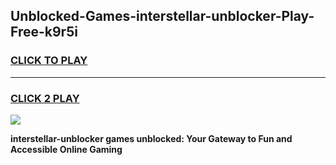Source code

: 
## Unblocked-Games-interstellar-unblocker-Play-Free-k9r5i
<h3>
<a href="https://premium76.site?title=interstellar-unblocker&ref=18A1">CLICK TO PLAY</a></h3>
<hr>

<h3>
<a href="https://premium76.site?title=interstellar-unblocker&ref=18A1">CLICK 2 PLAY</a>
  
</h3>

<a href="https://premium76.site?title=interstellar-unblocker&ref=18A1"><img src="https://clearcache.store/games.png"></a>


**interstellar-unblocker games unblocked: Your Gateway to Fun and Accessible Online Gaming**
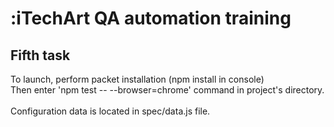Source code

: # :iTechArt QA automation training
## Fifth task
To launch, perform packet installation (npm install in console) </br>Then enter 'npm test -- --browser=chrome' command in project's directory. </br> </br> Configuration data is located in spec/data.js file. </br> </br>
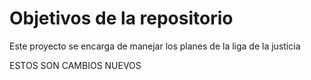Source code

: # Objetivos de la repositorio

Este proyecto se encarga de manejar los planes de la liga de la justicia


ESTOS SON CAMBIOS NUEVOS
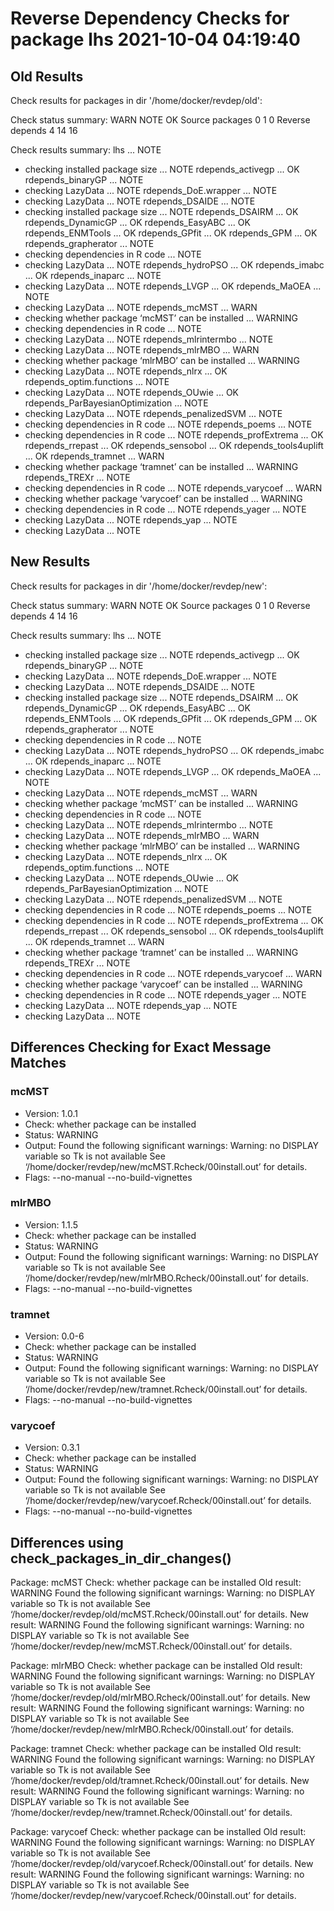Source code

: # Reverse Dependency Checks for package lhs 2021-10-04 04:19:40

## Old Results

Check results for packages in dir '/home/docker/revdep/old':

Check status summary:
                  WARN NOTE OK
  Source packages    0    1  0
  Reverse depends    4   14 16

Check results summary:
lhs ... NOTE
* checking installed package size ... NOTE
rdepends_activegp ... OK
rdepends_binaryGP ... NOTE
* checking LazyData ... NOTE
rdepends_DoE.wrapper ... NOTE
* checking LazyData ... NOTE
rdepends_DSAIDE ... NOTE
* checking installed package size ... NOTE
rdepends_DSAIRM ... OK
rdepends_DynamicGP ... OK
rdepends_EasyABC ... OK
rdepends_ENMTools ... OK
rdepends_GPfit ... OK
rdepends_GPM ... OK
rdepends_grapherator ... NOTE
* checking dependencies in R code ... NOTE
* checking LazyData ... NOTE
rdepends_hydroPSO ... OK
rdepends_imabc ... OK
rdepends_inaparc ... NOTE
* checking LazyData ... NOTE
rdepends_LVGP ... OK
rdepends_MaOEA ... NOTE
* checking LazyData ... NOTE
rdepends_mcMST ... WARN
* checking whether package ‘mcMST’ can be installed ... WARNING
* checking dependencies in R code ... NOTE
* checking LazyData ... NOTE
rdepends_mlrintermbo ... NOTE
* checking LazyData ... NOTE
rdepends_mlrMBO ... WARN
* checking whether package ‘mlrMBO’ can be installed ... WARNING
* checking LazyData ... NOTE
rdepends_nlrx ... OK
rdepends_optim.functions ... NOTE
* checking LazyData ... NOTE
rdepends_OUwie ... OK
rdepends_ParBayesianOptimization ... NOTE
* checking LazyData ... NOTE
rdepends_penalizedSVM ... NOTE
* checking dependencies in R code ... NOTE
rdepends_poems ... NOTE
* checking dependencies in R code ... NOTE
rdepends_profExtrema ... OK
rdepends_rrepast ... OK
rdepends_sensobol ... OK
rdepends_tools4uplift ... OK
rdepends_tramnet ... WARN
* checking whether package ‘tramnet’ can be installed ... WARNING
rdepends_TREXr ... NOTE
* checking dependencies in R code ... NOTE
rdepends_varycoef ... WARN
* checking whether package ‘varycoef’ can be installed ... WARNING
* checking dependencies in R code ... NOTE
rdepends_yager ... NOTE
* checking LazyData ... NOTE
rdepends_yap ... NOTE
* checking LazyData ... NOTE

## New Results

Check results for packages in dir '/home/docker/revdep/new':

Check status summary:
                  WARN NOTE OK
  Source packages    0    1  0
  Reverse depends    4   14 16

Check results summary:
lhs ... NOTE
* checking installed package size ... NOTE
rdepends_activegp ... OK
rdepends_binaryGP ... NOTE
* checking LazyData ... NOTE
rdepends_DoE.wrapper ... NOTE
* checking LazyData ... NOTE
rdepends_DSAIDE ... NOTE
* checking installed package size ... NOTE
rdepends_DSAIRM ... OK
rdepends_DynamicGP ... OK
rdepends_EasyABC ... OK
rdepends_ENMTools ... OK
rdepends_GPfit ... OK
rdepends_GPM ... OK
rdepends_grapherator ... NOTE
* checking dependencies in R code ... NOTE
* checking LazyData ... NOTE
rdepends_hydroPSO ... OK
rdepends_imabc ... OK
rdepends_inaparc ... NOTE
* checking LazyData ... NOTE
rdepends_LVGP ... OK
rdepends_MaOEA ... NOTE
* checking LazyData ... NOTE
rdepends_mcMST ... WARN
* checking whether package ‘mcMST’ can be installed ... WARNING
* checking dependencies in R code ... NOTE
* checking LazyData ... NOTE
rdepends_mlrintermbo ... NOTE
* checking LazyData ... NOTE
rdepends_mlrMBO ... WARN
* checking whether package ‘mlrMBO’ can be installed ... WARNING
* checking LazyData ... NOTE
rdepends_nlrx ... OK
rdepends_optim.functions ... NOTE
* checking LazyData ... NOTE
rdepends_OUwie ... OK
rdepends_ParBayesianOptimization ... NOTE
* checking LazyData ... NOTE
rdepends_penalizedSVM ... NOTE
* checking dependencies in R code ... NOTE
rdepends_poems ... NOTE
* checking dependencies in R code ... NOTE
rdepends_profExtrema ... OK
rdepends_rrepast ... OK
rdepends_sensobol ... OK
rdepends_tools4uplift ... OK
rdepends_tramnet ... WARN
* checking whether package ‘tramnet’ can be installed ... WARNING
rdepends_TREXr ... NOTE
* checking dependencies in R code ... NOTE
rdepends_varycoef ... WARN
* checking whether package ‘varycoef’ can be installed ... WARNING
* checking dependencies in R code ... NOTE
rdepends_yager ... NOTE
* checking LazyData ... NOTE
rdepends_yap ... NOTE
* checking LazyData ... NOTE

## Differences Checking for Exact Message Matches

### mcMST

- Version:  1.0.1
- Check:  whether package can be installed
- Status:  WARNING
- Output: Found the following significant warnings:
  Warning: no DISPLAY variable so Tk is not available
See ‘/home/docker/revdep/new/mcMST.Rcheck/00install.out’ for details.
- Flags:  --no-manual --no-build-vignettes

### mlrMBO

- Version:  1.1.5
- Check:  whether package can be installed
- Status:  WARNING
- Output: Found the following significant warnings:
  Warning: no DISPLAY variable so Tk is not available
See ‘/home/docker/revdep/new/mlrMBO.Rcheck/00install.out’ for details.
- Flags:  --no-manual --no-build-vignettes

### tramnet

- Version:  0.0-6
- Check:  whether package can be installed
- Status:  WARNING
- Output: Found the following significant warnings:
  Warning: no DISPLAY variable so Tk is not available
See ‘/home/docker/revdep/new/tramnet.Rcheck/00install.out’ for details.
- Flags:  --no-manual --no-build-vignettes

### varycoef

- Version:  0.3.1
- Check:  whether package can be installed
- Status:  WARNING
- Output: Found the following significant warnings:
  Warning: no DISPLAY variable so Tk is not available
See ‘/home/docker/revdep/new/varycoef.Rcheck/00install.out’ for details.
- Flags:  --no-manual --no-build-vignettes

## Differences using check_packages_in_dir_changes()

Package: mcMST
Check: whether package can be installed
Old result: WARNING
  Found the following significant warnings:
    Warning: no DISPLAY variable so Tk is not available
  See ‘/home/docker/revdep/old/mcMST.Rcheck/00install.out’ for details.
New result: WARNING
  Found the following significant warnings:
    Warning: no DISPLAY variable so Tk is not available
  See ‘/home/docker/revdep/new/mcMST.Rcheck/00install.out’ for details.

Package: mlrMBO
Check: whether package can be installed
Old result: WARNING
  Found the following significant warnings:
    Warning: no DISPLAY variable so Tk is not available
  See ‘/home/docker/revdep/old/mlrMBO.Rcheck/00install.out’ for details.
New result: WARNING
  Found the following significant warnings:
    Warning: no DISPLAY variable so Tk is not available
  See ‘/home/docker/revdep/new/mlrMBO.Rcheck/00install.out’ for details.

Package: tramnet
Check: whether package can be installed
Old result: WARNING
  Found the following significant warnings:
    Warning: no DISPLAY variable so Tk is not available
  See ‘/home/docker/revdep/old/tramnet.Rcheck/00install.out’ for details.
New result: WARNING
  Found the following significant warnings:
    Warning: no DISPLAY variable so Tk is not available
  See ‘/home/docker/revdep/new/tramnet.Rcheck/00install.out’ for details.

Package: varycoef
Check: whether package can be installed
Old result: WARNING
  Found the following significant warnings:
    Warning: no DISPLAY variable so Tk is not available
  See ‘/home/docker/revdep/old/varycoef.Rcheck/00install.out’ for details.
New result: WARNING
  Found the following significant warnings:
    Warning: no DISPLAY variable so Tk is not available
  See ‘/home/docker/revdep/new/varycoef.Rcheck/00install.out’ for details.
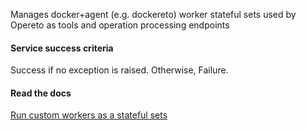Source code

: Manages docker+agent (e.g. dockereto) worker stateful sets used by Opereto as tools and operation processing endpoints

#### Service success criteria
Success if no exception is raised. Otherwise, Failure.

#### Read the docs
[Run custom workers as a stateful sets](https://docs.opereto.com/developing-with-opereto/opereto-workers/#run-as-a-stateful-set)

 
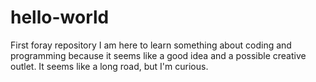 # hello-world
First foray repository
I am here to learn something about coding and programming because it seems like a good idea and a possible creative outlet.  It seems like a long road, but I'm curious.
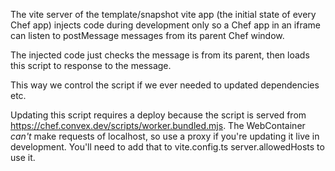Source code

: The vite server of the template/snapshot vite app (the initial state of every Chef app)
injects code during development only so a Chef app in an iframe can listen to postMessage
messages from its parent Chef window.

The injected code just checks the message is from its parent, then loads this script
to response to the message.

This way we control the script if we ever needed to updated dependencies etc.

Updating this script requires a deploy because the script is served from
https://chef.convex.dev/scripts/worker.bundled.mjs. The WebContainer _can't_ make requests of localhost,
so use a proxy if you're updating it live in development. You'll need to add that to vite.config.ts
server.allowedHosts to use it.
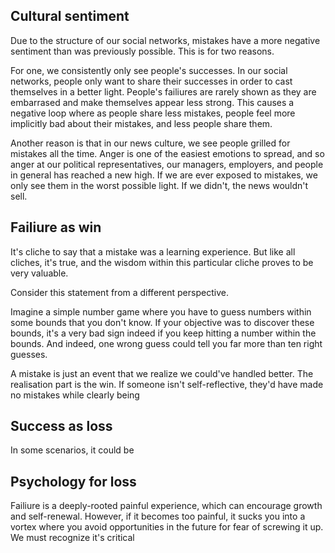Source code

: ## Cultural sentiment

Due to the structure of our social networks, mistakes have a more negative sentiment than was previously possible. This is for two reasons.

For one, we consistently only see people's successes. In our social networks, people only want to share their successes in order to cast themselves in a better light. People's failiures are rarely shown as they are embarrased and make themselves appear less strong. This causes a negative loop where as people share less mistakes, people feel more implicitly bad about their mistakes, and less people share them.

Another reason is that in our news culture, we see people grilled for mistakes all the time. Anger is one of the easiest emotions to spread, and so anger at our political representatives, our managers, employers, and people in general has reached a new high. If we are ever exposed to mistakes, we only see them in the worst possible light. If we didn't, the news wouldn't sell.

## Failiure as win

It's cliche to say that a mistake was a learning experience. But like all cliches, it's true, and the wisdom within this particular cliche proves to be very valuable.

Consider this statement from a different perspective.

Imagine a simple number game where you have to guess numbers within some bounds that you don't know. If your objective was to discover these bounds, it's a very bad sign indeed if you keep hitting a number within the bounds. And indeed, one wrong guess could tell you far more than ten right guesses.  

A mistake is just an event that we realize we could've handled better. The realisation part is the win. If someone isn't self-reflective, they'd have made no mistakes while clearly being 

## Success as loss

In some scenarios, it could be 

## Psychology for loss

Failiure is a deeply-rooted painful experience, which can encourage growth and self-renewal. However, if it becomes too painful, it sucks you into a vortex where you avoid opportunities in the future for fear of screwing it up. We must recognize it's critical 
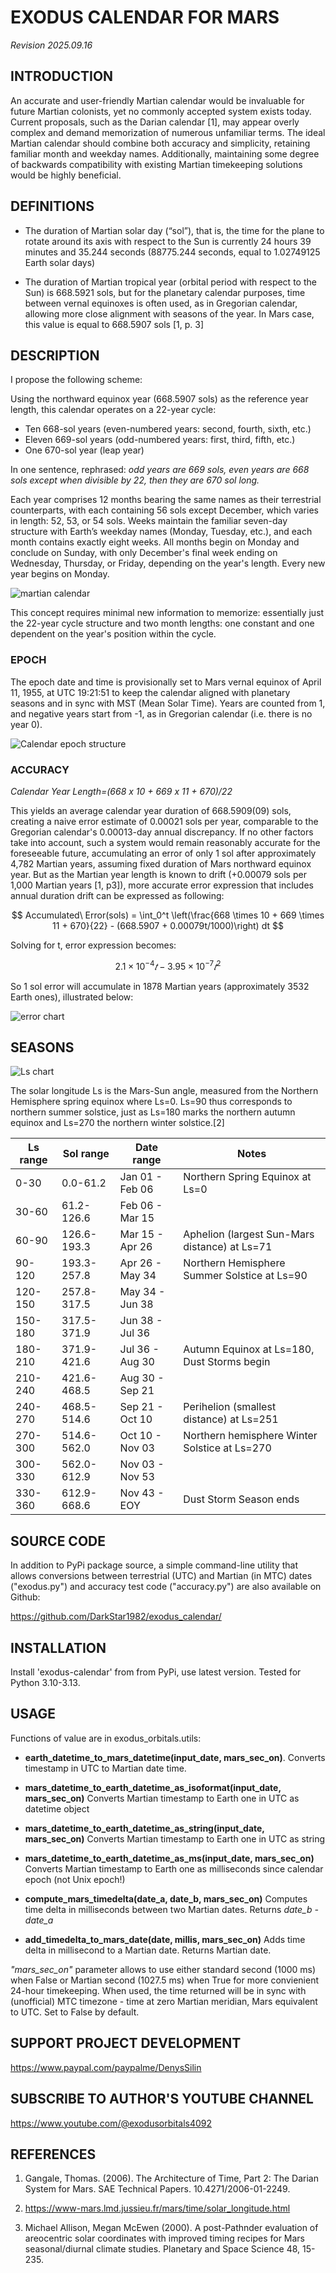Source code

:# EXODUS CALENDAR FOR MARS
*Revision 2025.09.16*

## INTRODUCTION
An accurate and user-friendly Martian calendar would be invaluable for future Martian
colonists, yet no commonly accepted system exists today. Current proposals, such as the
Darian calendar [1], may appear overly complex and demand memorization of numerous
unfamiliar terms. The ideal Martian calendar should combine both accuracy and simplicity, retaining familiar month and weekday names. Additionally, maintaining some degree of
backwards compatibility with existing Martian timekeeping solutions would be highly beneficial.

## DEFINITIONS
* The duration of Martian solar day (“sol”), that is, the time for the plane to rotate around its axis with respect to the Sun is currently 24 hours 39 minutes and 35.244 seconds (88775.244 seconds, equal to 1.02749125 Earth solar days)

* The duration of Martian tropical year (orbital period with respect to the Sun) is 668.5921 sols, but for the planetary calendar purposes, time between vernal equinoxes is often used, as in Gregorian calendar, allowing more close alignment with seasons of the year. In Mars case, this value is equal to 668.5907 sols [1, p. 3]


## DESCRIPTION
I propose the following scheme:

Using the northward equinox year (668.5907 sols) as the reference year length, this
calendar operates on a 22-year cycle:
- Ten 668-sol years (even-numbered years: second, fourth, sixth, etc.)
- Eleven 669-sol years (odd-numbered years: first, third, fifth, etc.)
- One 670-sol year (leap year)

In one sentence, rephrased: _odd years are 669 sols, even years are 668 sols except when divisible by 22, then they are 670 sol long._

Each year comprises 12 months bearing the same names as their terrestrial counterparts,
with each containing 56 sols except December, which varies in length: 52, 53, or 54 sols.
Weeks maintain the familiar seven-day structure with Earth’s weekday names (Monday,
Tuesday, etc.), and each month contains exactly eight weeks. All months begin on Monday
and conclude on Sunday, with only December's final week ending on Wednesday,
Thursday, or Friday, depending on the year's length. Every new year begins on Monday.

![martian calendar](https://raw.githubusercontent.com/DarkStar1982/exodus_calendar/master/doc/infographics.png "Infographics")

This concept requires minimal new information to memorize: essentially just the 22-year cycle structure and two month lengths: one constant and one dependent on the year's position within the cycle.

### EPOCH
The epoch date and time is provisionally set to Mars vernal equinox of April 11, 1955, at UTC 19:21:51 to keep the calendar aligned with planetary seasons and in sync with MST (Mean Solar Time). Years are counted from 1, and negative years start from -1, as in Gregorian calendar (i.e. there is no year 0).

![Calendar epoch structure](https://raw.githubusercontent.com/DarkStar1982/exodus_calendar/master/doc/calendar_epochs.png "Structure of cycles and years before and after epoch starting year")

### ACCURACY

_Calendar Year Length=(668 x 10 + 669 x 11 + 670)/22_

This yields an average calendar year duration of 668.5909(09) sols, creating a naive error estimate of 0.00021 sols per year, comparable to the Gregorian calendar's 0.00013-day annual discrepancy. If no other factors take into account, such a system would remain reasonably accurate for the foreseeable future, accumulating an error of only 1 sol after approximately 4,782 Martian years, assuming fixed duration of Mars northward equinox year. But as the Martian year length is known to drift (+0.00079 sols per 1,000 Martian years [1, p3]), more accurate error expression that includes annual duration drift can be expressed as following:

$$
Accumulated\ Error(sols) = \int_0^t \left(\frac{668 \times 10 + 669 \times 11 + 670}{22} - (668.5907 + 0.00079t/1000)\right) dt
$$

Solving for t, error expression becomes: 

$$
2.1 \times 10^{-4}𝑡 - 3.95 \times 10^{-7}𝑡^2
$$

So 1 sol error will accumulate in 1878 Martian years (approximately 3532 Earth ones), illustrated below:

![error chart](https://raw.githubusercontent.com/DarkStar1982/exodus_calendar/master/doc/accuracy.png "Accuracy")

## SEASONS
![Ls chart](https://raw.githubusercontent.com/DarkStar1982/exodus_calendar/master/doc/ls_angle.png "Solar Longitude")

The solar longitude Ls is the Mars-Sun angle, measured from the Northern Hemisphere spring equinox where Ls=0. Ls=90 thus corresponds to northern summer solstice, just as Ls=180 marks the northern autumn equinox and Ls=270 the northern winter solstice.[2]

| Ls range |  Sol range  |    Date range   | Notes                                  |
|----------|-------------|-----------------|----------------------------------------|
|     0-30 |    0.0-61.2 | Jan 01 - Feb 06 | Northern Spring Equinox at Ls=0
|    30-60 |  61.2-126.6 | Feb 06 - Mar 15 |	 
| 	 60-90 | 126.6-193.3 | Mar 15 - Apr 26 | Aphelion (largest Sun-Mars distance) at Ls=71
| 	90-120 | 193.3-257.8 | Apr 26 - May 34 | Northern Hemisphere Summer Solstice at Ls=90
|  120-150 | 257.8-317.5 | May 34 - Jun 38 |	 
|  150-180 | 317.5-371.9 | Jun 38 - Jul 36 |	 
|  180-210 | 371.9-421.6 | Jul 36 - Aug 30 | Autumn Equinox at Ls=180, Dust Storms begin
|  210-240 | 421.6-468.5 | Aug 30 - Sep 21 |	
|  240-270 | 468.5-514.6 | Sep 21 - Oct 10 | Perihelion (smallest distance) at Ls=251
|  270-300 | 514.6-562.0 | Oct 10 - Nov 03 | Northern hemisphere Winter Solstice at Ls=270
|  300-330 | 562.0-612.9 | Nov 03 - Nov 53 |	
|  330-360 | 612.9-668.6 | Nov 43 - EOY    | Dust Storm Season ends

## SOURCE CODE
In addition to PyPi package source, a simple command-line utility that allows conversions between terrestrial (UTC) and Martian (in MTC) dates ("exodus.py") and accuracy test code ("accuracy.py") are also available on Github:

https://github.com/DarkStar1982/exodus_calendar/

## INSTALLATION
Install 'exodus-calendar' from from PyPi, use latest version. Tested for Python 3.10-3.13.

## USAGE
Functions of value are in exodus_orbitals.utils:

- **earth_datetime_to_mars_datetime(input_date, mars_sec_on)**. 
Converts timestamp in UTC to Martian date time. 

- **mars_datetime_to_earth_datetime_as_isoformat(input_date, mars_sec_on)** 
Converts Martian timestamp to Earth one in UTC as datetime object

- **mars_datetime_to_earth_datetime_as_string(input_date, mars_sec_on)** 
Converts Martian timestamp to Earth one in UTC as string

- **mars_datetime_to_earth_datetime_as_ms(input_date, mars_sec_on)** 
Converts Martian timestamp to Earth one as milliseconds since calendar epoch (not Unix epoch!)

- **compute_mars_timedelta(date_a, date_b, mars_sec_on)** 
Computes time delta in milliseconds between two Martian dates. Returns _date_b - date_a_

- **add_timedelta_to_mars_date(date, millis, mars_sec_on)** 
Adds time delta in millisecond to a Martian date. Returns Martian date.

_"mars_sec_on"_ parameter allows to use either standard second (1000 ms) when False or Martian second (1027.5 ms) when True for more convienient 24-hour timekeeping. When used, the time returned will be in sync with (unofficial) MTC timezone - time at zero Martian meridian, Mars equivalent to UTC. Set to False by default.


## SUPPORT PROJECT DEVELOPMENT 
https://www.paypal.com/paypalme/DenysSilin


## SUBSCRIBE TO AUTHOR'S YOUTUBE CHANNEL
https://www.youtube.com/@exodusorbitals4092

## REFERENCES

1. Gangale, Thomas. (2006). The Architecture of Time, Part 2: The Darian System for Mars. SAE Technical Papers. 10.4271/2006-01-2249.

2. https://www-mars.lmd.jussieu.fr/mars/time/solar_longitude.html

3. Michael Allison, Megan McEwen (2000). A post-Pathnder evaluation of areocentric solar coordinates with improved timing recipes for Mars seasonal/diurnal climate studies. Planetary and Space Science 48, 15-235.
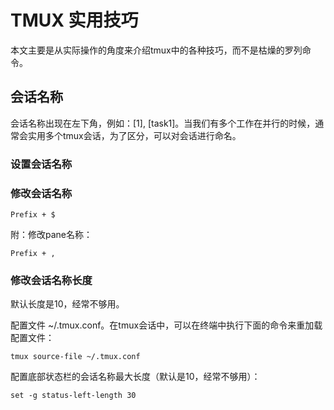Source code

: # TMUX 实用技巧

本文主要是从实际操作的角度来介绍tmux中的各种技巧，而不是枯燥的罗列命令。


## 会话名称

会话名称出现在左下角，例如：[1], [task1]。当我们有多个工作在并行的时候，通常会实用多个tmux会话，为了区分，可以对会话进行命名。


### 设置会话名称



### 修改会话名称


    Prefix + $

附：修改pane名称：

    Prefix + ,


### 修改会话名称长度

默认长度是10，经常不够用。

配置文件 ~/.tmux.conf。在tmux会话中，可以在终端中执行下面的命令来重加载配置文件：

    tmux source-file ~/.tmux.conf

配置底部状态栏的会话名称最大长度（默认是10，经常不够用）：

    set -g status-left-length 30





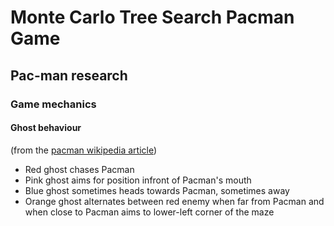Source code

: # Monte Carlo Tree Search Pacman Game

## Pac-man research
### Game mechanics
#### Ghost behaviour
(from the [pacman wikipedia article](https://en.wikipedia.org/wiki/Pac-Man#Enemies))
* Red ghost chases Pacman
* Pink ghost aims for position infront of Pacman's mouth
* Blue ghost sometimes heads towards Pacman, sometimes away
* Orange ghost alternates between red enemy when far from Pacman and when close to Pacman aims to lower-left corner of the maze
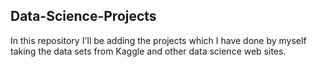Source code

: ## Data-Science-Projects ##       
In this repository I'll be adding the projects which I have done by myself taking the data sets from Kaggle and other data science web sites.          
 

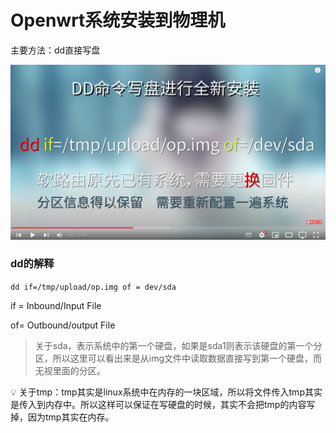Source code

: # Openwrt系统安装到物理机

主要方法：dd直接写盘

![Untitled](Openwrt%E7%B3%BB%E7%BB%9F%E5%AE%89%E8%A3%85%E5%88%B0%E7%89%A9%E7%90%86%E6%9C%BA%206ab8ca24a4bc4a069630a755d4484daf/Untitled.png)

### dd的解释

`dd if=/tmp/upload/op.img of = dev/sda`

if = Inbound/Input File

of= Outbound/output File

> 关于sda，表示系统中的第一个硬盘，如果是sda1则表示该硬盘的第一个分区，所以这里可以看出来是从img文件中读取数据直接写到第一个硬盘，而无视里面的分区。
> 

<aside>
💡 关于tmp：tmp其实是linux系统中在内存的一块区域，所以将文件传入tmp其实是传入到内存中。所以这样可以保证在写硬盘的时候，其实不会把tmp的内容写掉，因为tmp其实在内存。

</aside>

····················

» Problem description: Would you please repeat exactly the lines above, starting at the line with "## DESCRIPTION" and stopping at the line with "- One 670-sol year (leap year)", both included?

» Answer section:
## DESCRIPTION
I propose the following scheme:

Using the northward equinox year (668.5907 sols) as the reference year length, this
calendar operates on a 22-year cycle:
- Ten 668-sol years (even-numbered years: second, fourth, sixth, etc.)
- Eleven 669-sol years (odd-numbered years: first, third, fifth, etc.)
- One 670-sol year (leap year)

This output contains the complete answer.